そして街中が一瞬にして停電し、真っ暗な闇に包まれる。
「……今よ、相模原勇! 指輪の力を解放しなさい!」
氷華の叫び声と共に俺は指輪を握りしめ、心の中で念じる。
『偉大なる時空の神よ、時間を巻き戻し、我々に新たな未来を与えたまえ!』
指輪が眩しく光り、魔法陣から放たれるエネルギーが俺の身体を包み込む。
……熱い。身体が燃えるような感覚だ。そして頭の中を駆け巡る無数の思い出。
聖愛と初めて会った日、武彦と親友になった瞬間、父さんと母さんの笑顔……大切な記憶が燃料のように指輪に吸い込まれていくのがわかった。

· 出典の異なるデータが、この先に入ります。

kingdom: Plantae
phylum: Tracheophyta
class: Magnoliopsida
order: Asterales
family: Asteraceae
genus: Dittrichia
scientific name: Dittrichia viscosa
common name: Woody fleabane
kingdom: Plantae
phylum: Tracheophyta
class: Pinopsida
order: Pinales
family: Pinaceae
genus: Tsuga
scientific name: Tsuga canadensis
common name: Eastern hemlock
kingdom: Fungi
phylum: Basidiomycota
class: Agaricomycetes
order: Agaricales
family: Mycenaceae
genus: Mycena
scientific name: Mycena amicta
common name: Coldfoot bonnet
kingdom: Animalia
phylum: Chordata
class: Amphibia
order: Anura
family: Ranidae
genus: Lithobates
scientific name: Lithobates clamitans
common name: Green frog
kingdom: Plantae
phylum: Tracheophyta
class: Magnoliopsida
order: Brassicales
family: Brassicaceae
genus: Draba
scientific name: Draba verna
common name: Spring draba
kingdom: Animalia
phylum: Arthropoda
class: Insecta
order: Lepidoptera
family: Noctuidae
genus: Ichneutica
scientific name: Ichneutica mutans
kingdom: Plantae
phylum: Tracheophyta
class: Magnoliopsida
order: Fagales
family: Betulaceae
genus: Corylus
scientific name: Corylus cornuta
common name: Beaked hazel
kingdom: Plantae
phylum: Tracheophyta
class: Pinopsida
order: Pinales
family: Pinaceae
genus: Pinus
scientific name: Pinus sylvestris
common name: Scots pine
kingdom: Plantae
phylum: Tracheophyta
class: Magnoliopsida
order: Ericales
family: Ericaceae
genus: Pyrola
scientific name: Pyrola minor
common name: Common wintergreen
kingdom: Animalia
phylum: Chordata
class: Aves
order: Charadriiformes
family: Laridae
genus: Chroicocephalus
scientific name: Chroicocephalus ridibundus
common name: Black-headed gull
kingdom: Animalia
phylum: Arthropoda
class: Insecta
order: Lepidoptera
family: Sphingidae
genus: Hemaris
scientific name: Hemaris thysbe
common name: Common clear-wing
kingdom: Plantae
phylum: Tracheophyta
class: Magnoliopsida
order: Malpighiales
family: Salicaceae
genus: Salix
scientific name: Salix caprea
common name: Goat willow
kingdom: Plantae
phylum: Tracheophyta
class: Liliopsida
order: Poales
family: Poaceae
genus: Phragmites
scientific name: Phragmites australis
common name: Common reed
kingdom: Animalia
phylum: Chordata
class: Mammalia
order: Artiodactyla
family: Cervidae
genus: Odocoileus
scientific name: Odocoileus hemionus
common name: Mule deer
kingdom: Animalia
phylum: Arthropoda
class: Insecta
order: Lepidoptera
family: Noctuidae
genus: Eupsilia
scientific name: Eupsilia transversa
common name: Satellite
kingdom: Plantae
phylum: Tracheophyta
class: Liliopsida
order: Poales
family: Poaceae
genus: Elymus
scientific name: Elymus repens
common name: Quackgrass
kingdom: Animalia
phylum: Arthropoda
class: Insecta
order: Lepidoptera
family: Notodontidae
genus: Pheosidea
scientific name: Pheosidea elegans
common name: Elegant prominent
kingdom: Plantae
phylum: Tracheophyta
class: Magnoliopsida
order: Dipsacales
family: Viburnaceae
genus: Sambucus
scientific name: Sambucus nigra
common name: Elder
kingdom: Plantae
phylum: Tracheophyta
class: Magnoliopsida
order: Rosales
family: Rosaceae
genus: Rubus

視界の端が白く霞み、聖愛の顔がおぼろげになる。これが記憶を失うということか……!
「勇!」
「勇、頑張れ!」
聖愛と武彦の声が遠くで聞こえる。
俺は歯を食いしばり、指輪の力を最大限に引き出す。
その瞬間、空間が歪み、まるで世界が崩れ落ちるような衝撃が走る。
「……⁉ 何だ、この気配は⁉」
俺が叫ぶと氷華が目を細め、呟く。
「……やはり来たわね。クロノス……」
魔法陣の中心に巨大な影が現れた。
金属の関節がカチカチと音を立て、赤い目が俺たちを睨みつける。
……そいつは人間の姿ではなく、アンドロイドの形だった。
「……ふはははは! ついに見つけたぞ、指輪! そして、相模原勇、お前か!」
そいつの声は機械的で、まるで感情が欠落しているかのようだ。
だが、その目には狂気と憎悪が宿っている。
「クロノスだって⁉ 異世界の人間は、指輪がなければこっちの世界に来れないんじゃなかったのか⁉」
俺が叫ぶとクロノスが冷たく笑う。
「……俺は人間を辞めた。機械の身体を得て、時空を超える熱量に耐えられるようになったのだ。そして、今、この世界を俺のものにする!」
「そんなこと、させない!」
俺はマシンガンを構え、クロノスに向かって引き金を引く。
ドドドドド! 弾丸が命中するが、クロノスの金属の身体には傷一つ付かない。
「……ふははは! 無駄だ! 俺の身体は魔法と科学の究極の融合だ! お前たちの力など、俺には通用しない!」
クロノスが腕を振り上げ、俺に向かって突進してくる。
その瞬間、聖愛が魔法を放ち、俺の身体を癒す。
「勇、私がサポートするよ!」
武彦もバットを手に持ち、クロノスに向かって突進する。
「勇、俺に任せろ! こいつをぶっ飛ばしてやる!」
「必ずクロノスを倒す!」
満月の夜、俺たちの運命が決まる戦いが今、始まる。